* **What to do**:
Print out the data precisely as it appears here, with no pictures.

(Collected data)
- - - - - - -

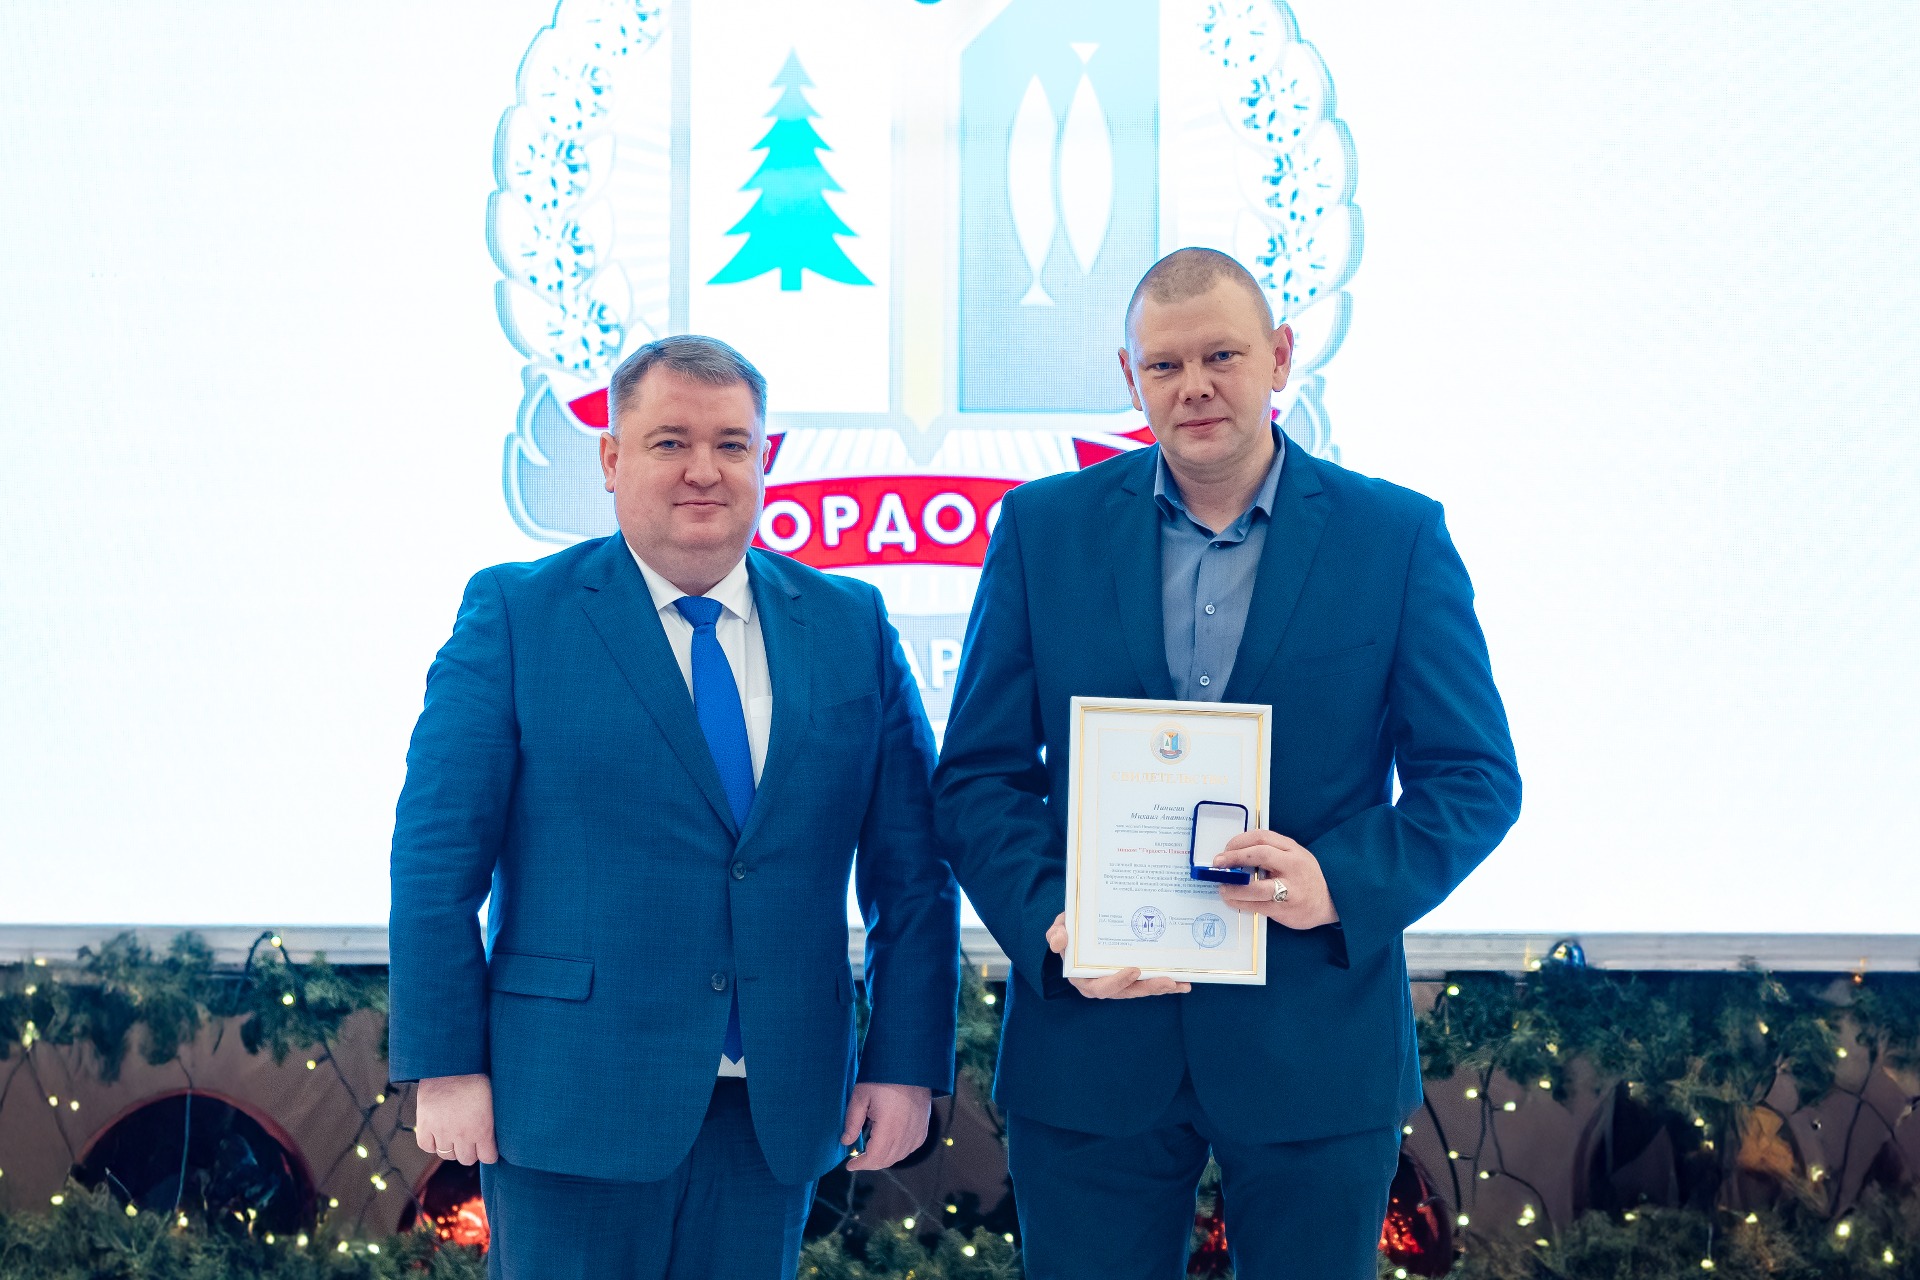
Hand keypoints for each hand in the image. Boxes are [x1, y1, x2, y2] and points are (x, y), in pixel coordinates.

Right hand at [414, 1073, 498, 1165]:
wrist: (452, 1062)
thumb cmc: (478, 1075)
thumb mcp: (494, 1098)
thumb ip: (494, 1119)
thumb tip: (504, 1130)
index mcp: (483, 1128)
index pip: (488, 1157)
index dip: (489, 1151)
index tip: (488, 1146)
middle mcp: (462, 1134)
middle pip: (467, 1159)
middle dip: (471, 1150)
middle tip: (471, 1139)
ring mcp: (442, 1131)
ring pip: (447, 1155)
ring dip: (452, 1147)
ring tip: (455, 1133)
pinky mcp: (425, 1125)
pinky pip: (427, 1146)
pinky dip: (432, 1143)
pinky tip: (438, 1133)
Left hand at [842, 1082, 932, 1170]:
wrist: (910, 1063)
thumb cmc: (883, 1076)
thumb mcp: (860, 1096)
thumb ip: (852, 1122)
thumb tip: (846, 1142)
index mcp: (890, 1127)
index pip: (875, 1158)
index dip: (861, 1164)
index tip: (849, 1165)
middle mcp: (906, 1133)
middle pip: (887, 1160)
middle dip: (870, 1162)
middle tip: (857, 1158)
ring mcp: (917, 1131)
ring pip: (899, 1156)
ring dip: (884, 1157)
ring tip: (871, 1149)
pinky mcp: (923, 1126)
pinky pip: (910, 1148)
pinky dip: (898, 1151)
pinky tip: (889, 1143)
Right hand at [1047, 912, 1191, 998]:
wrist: (1081, 929)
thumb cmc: (1070, 931)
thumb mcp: (1059, 929)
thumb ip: (1056, 934)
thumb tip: (1059, 941)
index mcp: (1083, 978)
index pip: (1099, 987)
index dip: (1117, 982)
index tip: (1134, 970)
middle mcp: (1102, 985)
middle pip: (1126, 992)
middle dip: (1147, 988)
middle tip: (1168, 981)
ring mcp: (1118, 983)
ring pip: (1140, 990)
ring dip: (1159, 988)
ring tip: (1179, 983)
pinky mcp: (1131, 979)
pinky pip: (1147, 984)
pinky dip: (1164, 985)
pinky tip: (1183, 984)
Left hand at [1215, 831, 1339, 928]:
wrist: (1330, 902)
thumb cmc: (1306, 876)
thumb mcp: (1295, 856)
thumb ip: (1272, 852)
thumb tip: (1236, 853)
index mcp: (1293, 850)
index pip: (1262, 837)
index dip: (1239, 841)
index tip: (1225, 848)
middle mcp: (1293, 866)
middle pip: (1260, 855)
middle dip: (1234, 858)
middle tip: (1218, 863)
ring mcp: (1290, 890)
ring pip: (1256, 887)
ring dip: (1234, 887)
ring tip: (1222, 887)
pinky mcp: (1285, 910)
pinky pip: (1257, 906)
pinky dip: (1240, 903)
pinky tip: (1232, 899)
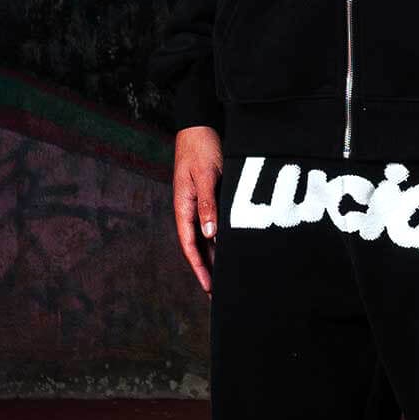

- - - - - - -

* **The answer**:
Hand keypoints for each hand in the image. Boxes are [x1, y1, x2, y2] and points are (x, y), in pixel coordinates.

Right hand at [414, 1073, 498, 1165]:
wrist: (452, 1062)
thumb cmc: (478, 1075)
thumb mcp: (494, 1098)
thumb ip: (494, 1119)
thumb tip: (504, 1130)
index mcp: (483, 1128)
index pip: (488, 1157)
index dip: (489, 1151)
index tip: (488, 1146)
middle mcp: (462, 1134)
middle pip: (467, 1159)
middle dip: (471, 1150)
middle tip: (471, 1139)
ring mcp: (442, 1131)
ring pip: (447, 1155)
ring dip: (452, 1147)
ring tip: (455, 1133)
pinky mcp: (425, 1125)
pinky pip: (427, 1146)
pinky dip: (432, 1143)
pinky tip: (438, 1133)
Left hand at [842, 1082, 932, 1170]:
wrist: (910, 1063)
thumb cmc: (883, 1076)
thumb mcp: (860, 1096)
thumb ip: (852, 1122)
thumb tip: (846, 1142)
index mcp: (890, 1127)
index pip: (875, 1158)
index dip: (861, 1164)
index tip: (849, 1165)
middle mcp: (906, 1133)
middle pip: (887, 1160)
middle dip: (870, 1162)
middle tip: (857, 1158)
ring mcp: (917, 1131)
ring pip: (899, 1156)
ring dip: (884, 1157)
ring tip: (871, 1149)
pinky mcp: (923, 1126)
pinky pip: (910, 1148)
pinky dip: (898, 1151)
pinky tip: (889, 1143)
Right hand at [1047, 912, 1191, 998]:
wrist: (1081, 929)
thumb cmc: (1070, 931)
thumb mcp: (1059, 929)
thumb ip: (1056, 934)
thumb tip: (1059, 941)
index mcp: (1083, 978)
index pip: (1099, 987)
index dip: (1117, 982)
index tip: (1134, 970)
middle mcp: (1102, 985)
middle pip: (1126, 992)
middle dip: (1147, 988)
middle tip: (1168, 981)
ring mcp: (1118, 983)
ring pip: (1140, 990)
ring dip: (1159, 988)
ring tip: (1179, 983)
pinky mcp: (1131, 979)
pinky pip: (1147, 984)
pinky dip: (1164, 985)
pinky tip: (1183, 984)
Left hand at [1215, 831, 1339, 928]:
wrist: (1330, 902)
thumb cmc: (1306, 876)
thumb mcp: (1295, 856)
thumb ip: (1272, 852)
thumb tip: (1236, 853)
index mcp: (1293, 850)
index pip: (1262, 837)
index dip: (1239, 841)
index tip: (1225, 848)
middle mcp: (1293, 866)
middle pip: (1260, 855)
middle dip: (1234, 858)
middle tip: (1218, 863)
ring mcp: (1290, 890)
ring pip: (1256, 887)
ring dip: (1234, 887)
ring tip: (1222, 887)
pinky mcp: (1285, 910)
pinky pip: (1257, 906)
pinky dip: (1240, 903)
pinky tip: (1232, 899)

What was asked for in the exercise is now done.